◆ Stored data:

- - - -

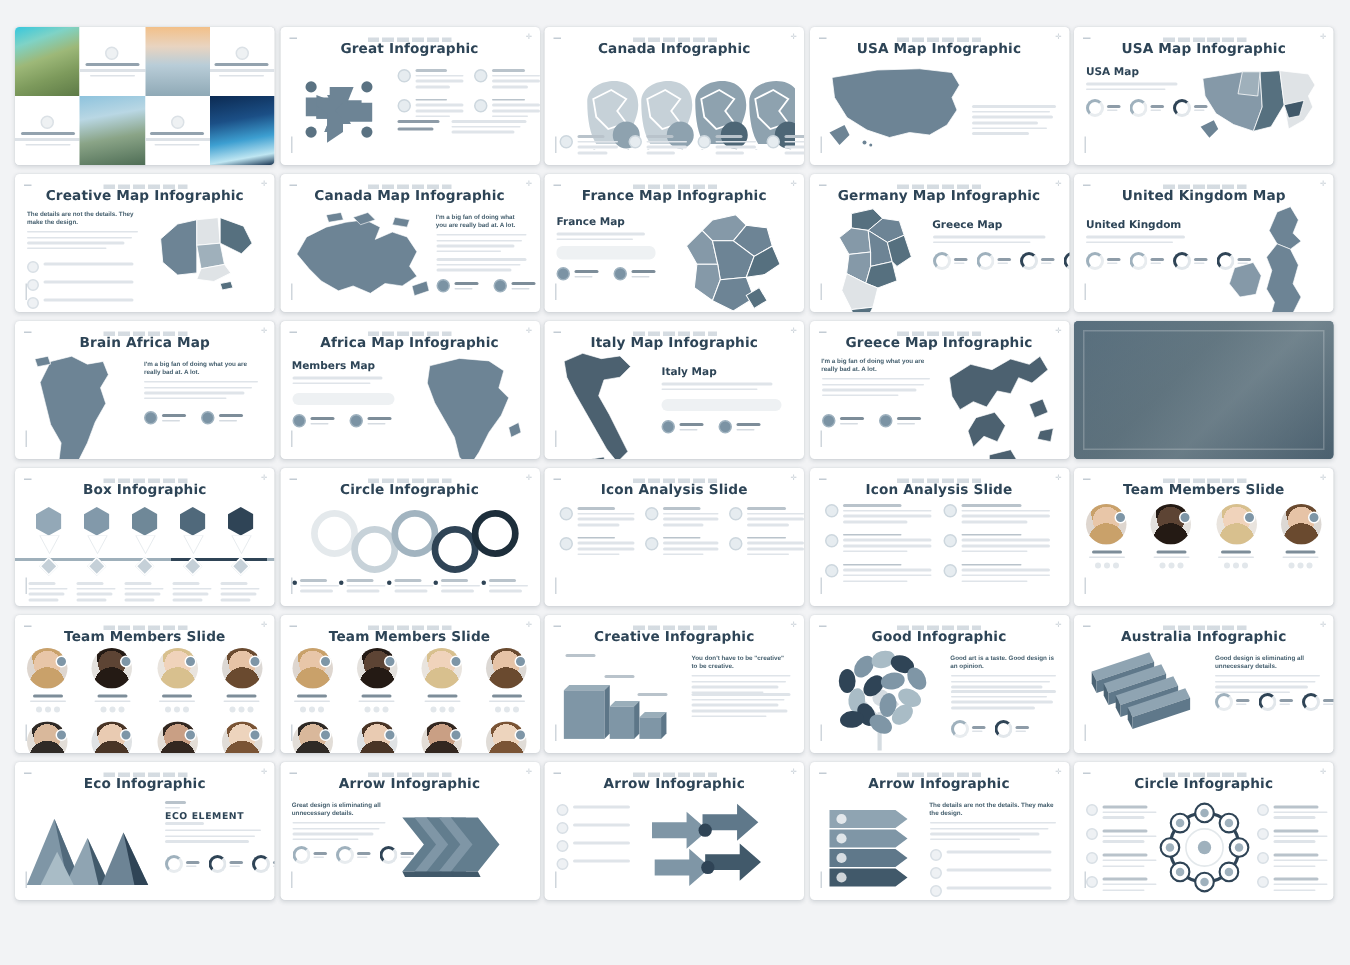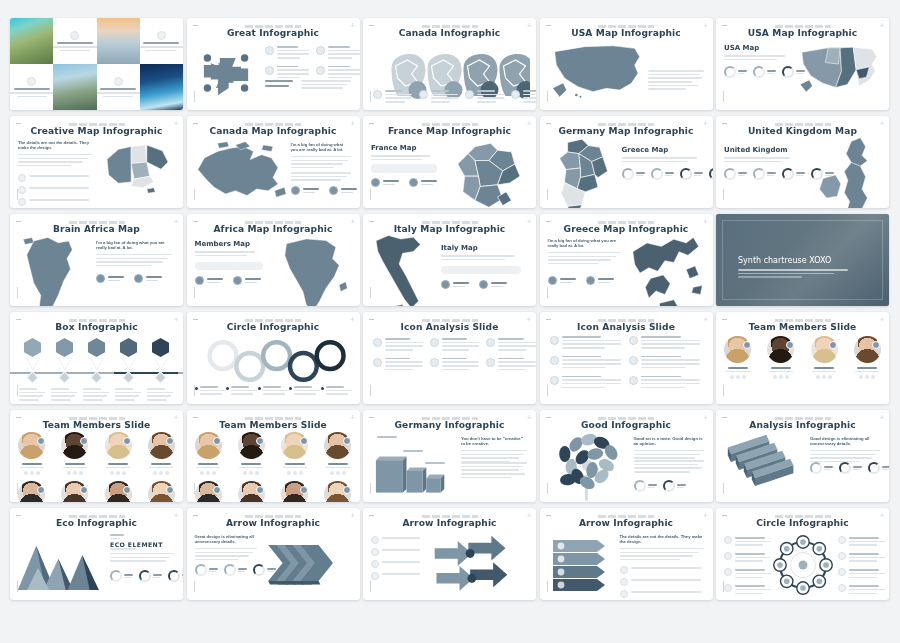"Synth chartreuse XOXO" div { html: <div> <div>Synth chartreuse XOXO</div> <div> <div></div> <div></div> <div></div> </div> </div> -> none }
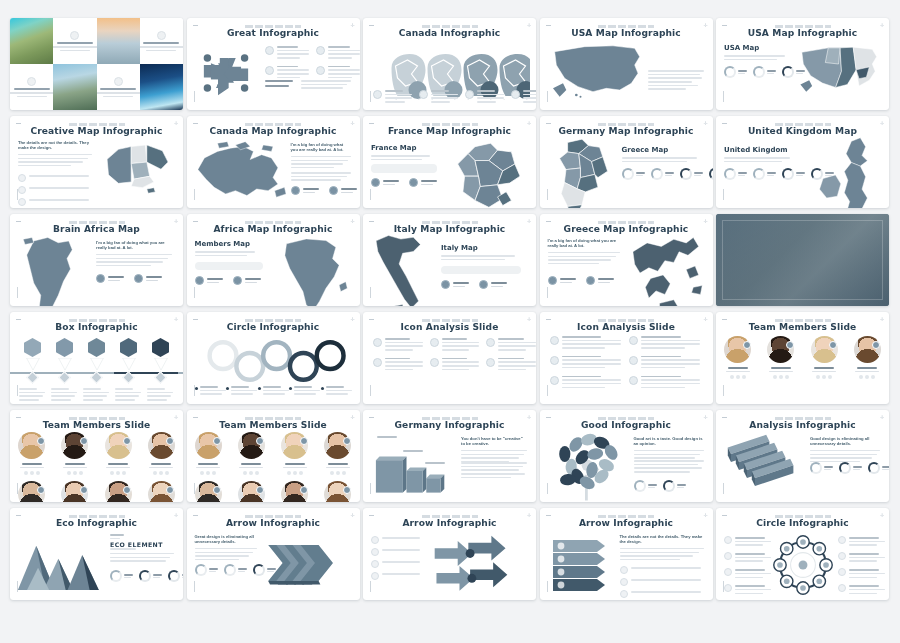"Germany Infographic" div.title { text: Germany -> Creative }
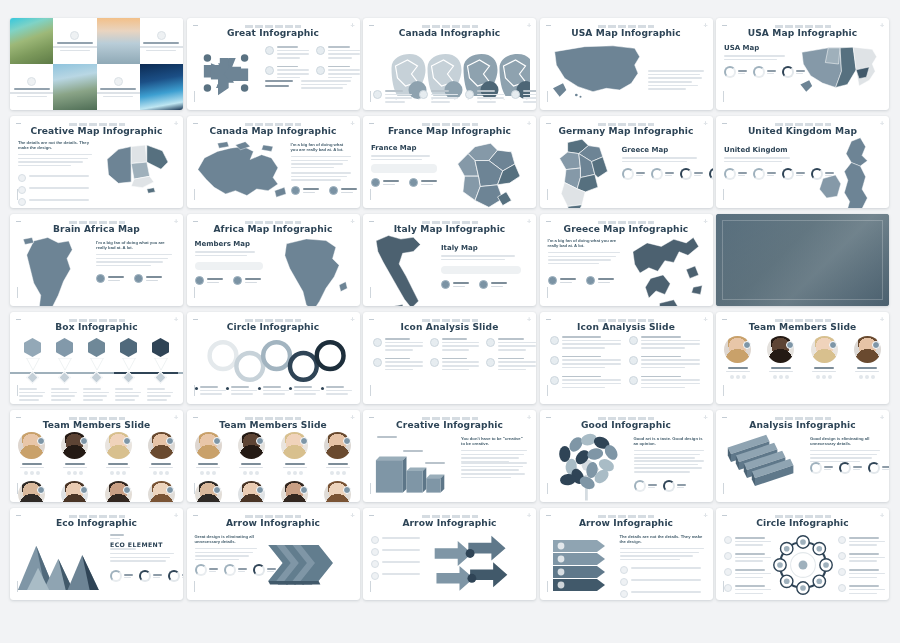"Analysis Infographic" div.title { text: Analysis -> Australia }
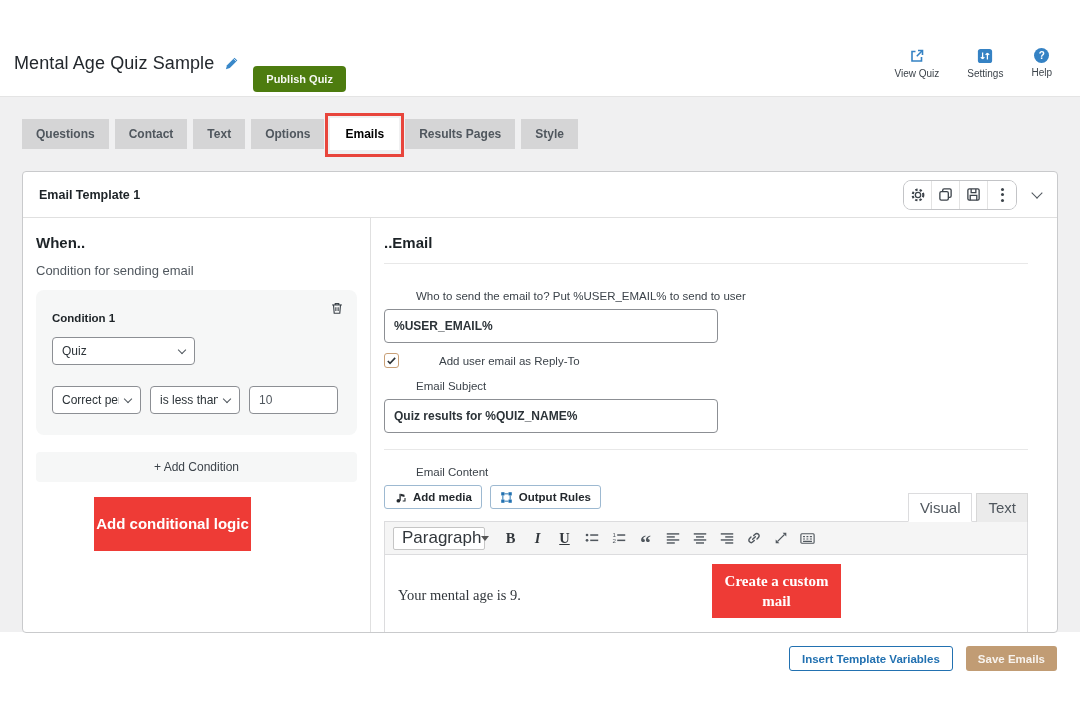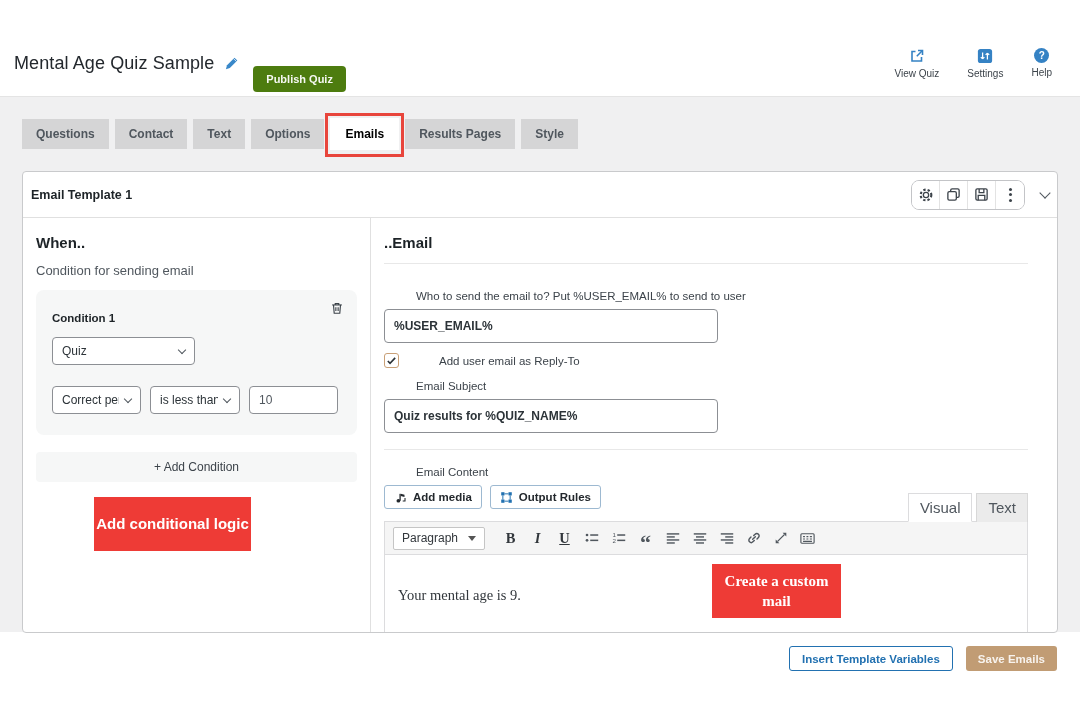"Email Template 1" .panel-header { padding: 0 8px -> 0 16px }
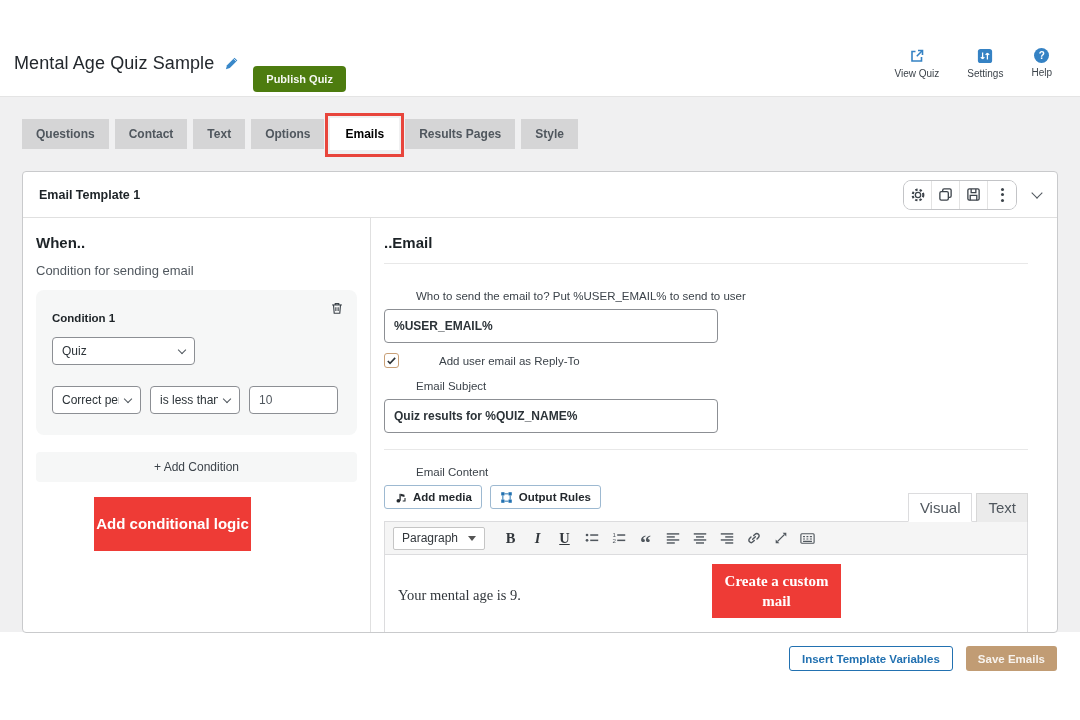"Paragraph" .para-select { font-size: 12px -> 17px }
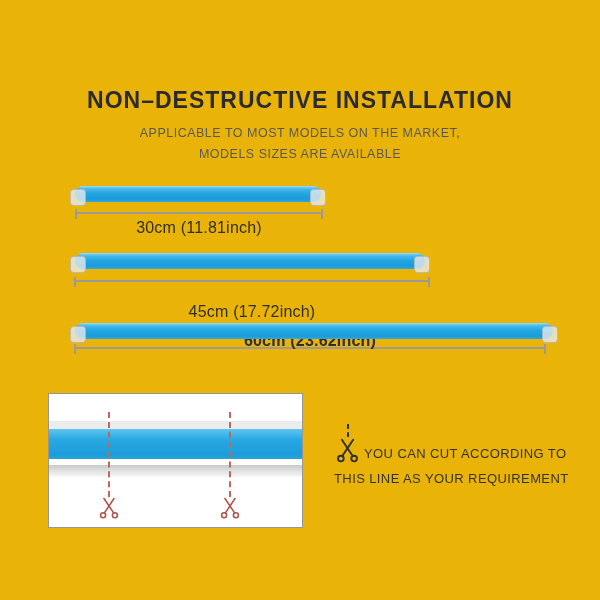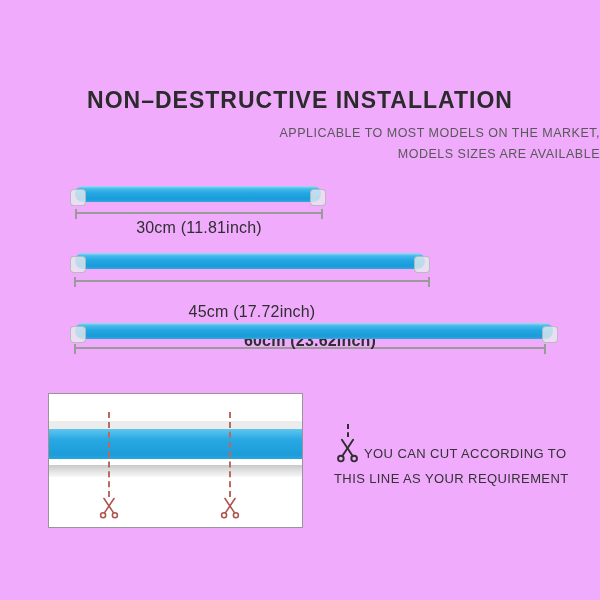"NON–DESTRUCTIVE INSTALLATION" .canvas { background: #f0abfc -> #eab308 }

- - - -

◆ What is required: Word for word, print all of the data; skip the pictures.

◆ Reply to the task:
"Synth chartreuse XOXO" div { html: <div> <div>Synth chartreuse XOXO</div> <div> <div></div> <div></div> <div></div> </div> </div> -> none }
"Germany Infographic" div.title { text: Germany -> Creative }
"Analysis Infographic" div.title { text: Analysis -> Australia }
"Email Template 1" .panel-header { padding: 0 8px -> 0 16px }
"Paragraph" .para-select { font-size: 12px -> 17px }
"NON–DESTRUCTIVE INSTALLATION" .canvas { background: #f0abfc -> #eab308 }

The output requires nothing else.